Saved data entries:
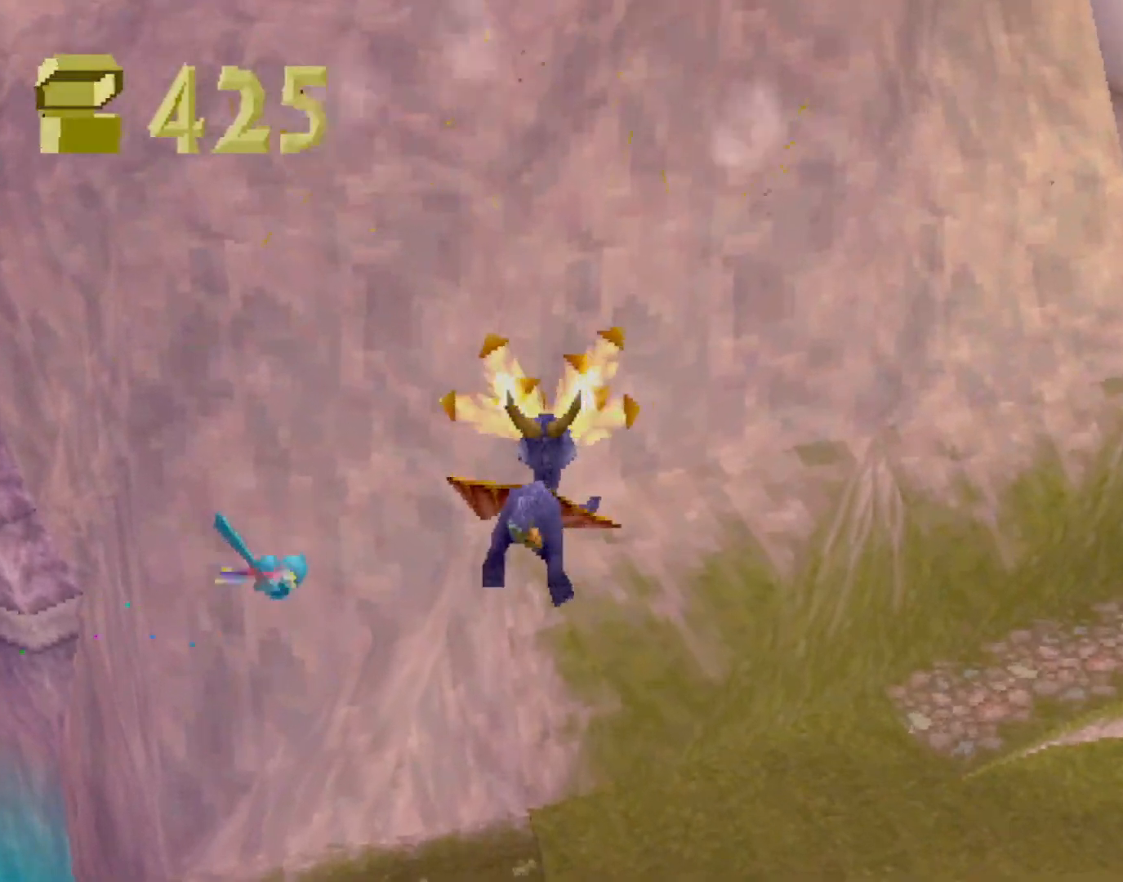
{"buttons": [], "left_stick": "center", "events": [[401, "CIRCLE", "down"], [451, "CIRCLE", "up"]]}
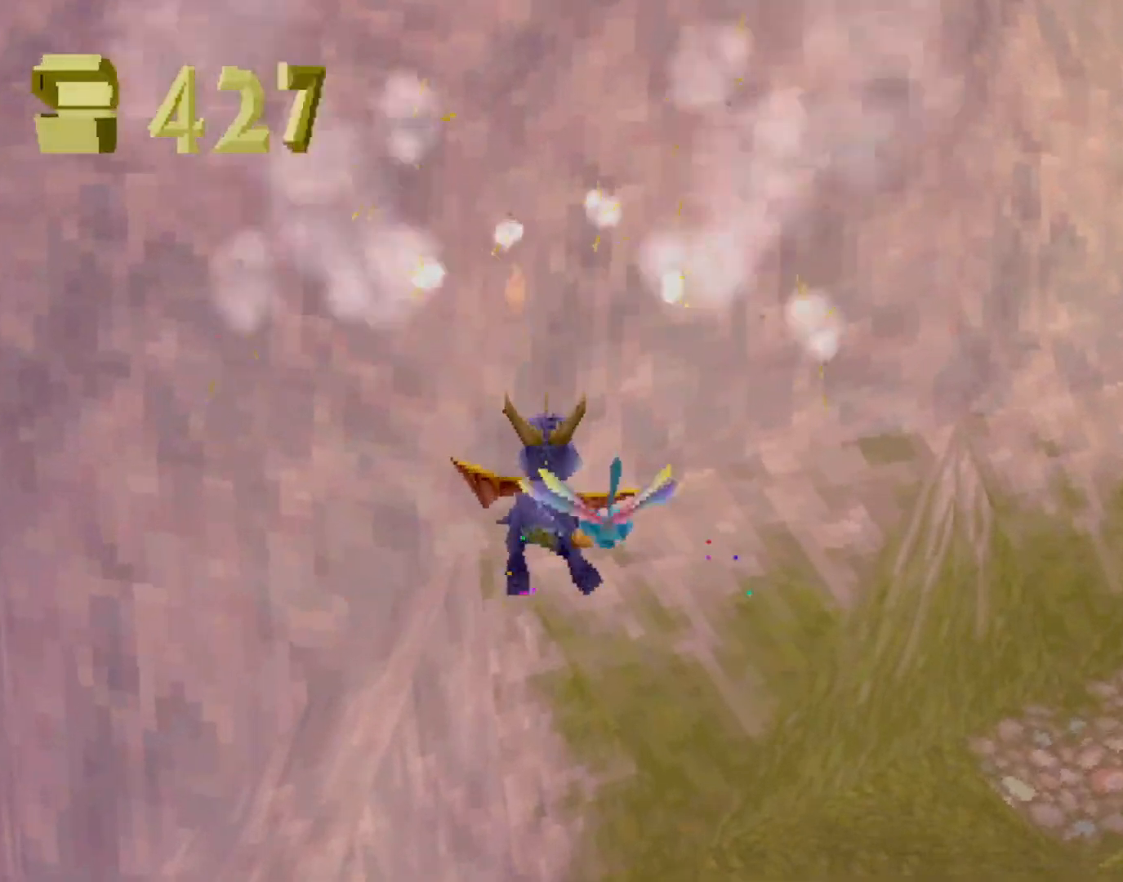
{"buttons": [], "left_stick": "center", "events": []}
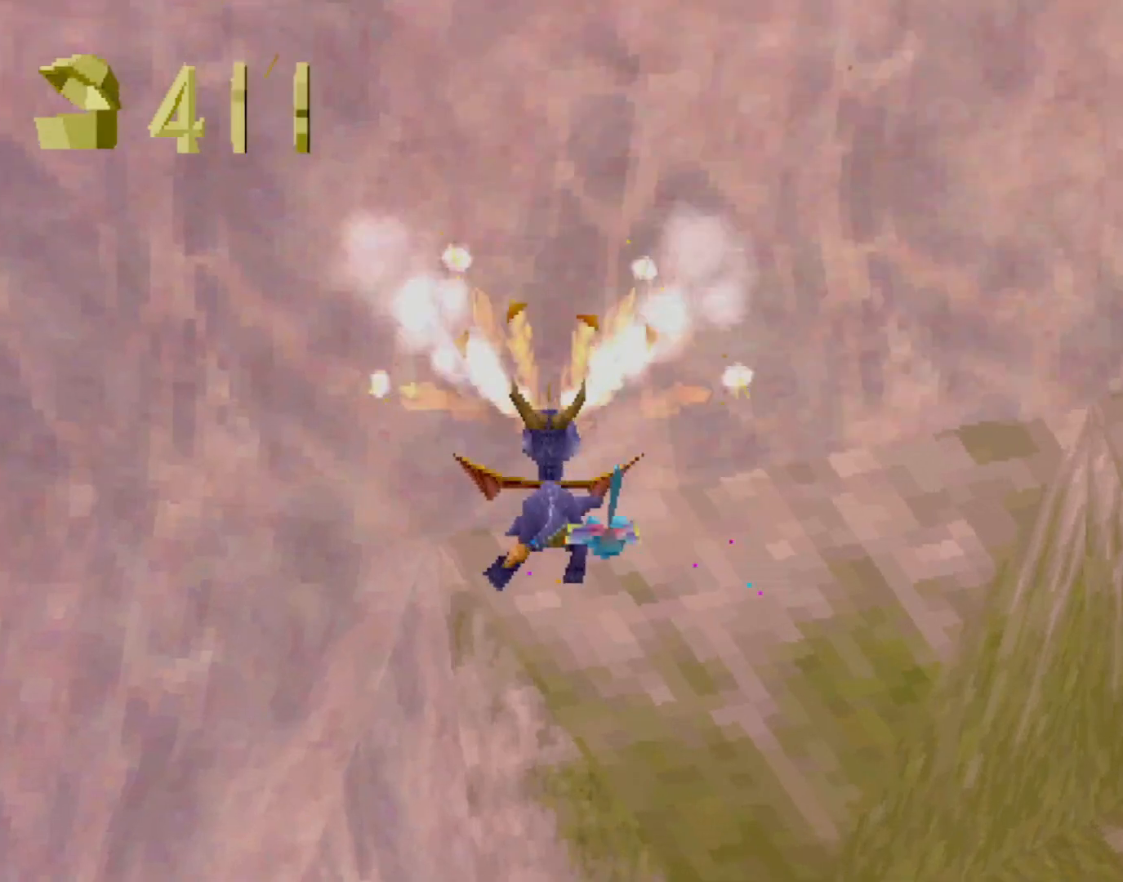
{"buttons": [], "left_stick": "center", "events": [[267, "left_stick", "left"], [334, "left_stick", "center"]]}
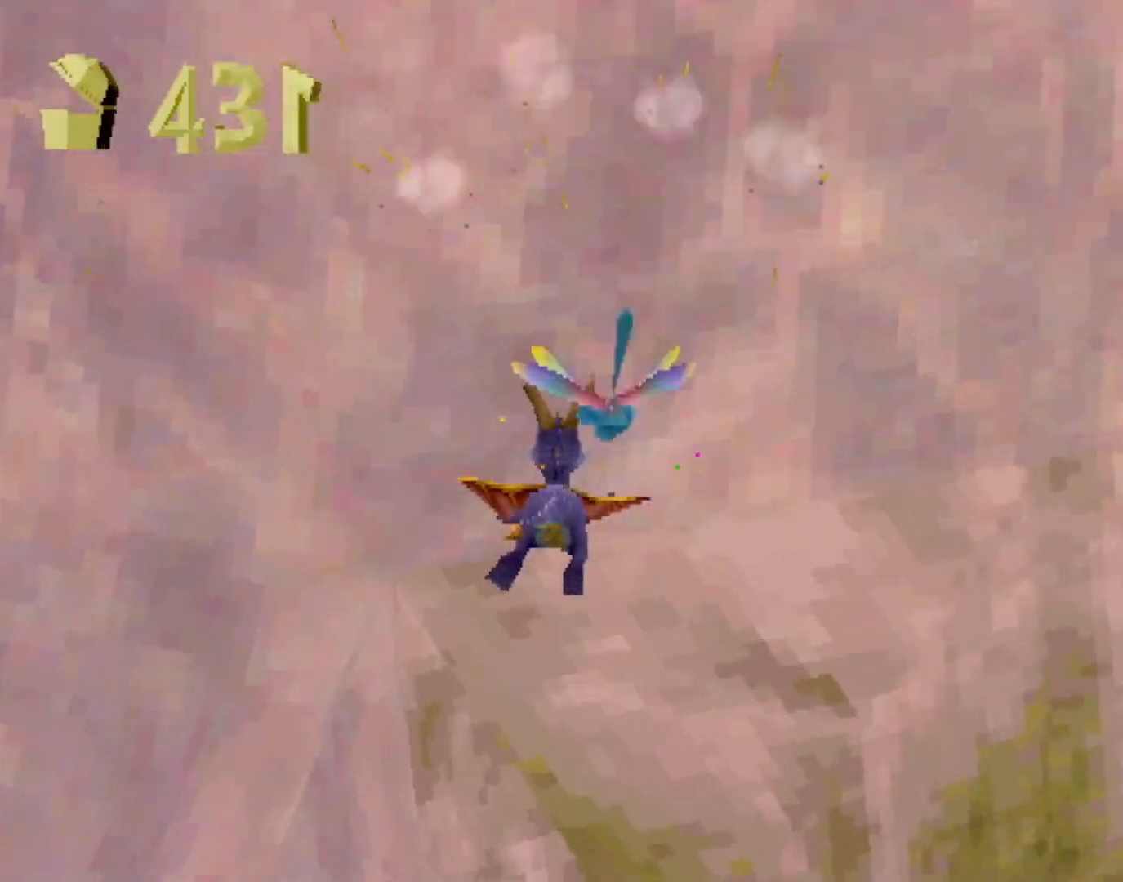
{"buttons": [], "left_stick": "center", "events": [[117, "left_stick", "left"], [334, "left_stick", "center"]]}
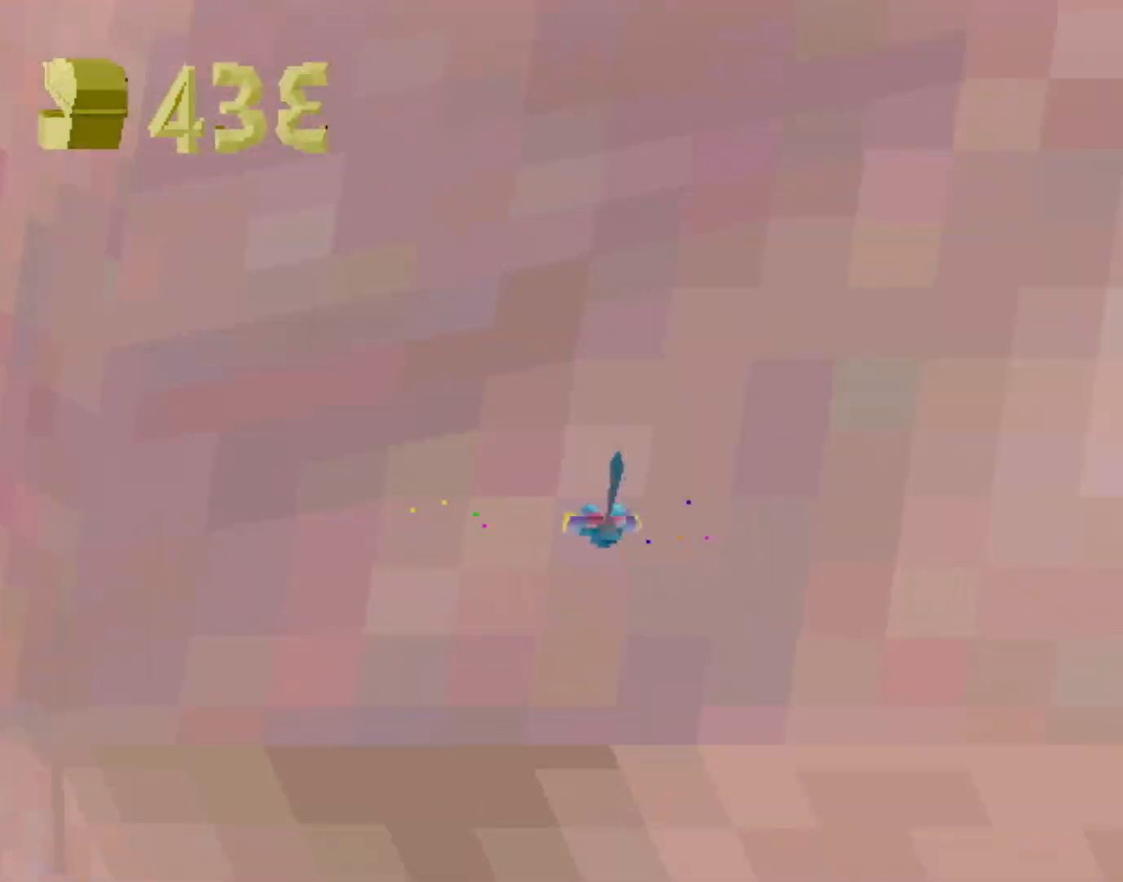
{"buttons": [], "left_stick": "center", "events": [[50, "left_stick", "left"], [201, "left_stick", "center"]]}
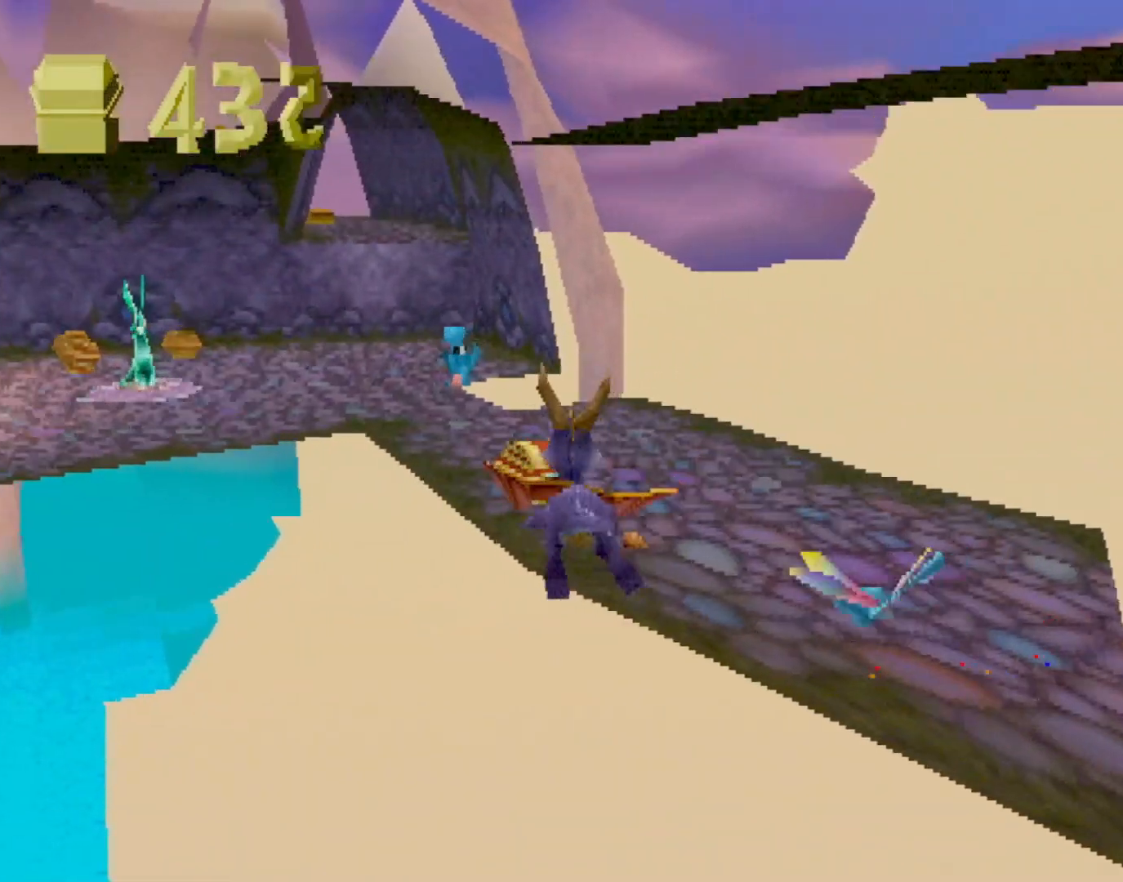
{"buttons": ["SQUARE"], "left_stick": "up-left", "events": [[117, "left_stick", "right"], [217, "left_stick", "center"], [334, "CIRCLE", "down"], [384, "CIRCLE", "up"], [418, "SQUARE", "down"], [501, "left_stick", "up-left"]]}
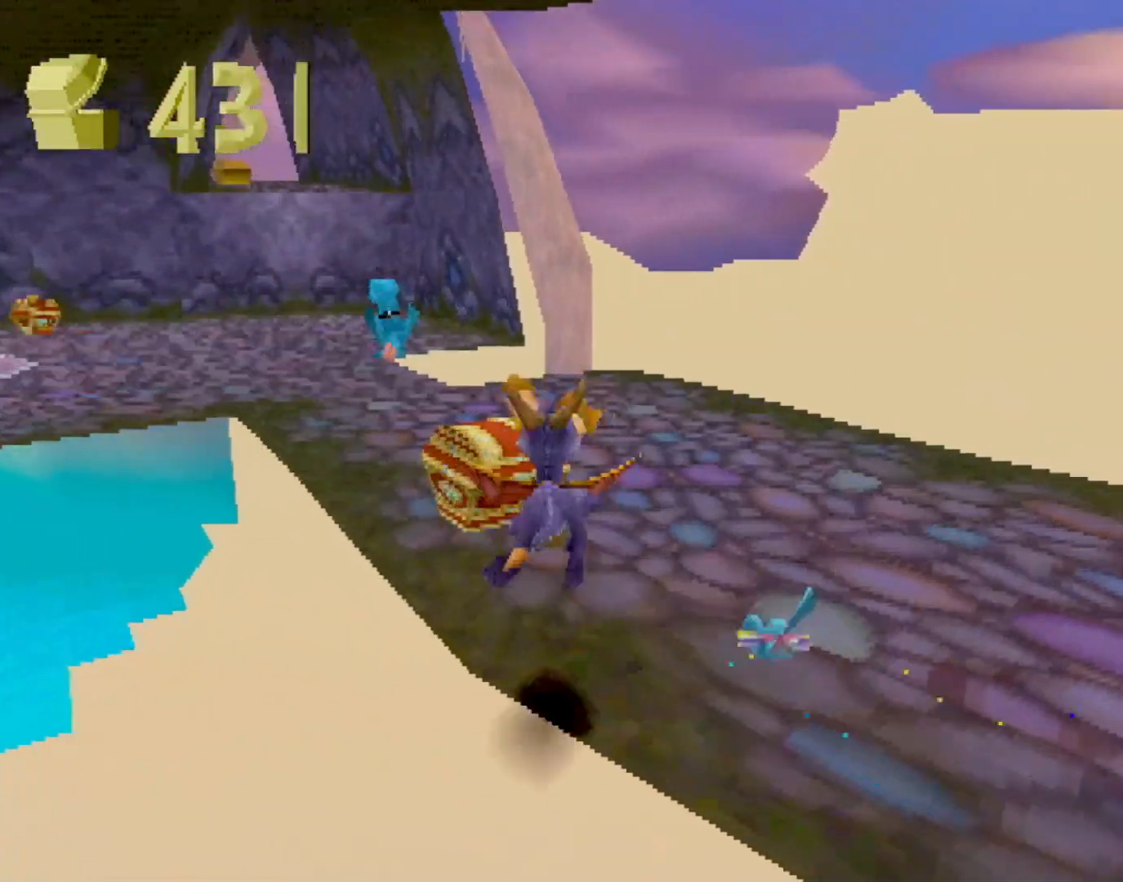
{"buttons": [], "left_stick": "down", "events": [[134, "left_stick", "center"], [217, "SQUARE", "up"], [284, "left_stick", "down"]]}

_WHAT IS REQUIRED_
Pull out every line of the records above that contains the word "CIRCLE".

_SOLUTION_
{"buttons": [], "left_stick": "center", "events": [[401, "CIRCLE", "down"], [451, "CIRCLE", "up"]]}
{"buttons": ["SQUARE"], "left_stick": "up-left", "events": [[117, "left_stick", "right"], [217, "left_stick", "center"], [334, "CIRCLE", "down"], [384, "CIRCLE", "up"], [418, "SQUARE", "down"], [501, "left_stick", "up-left"]]}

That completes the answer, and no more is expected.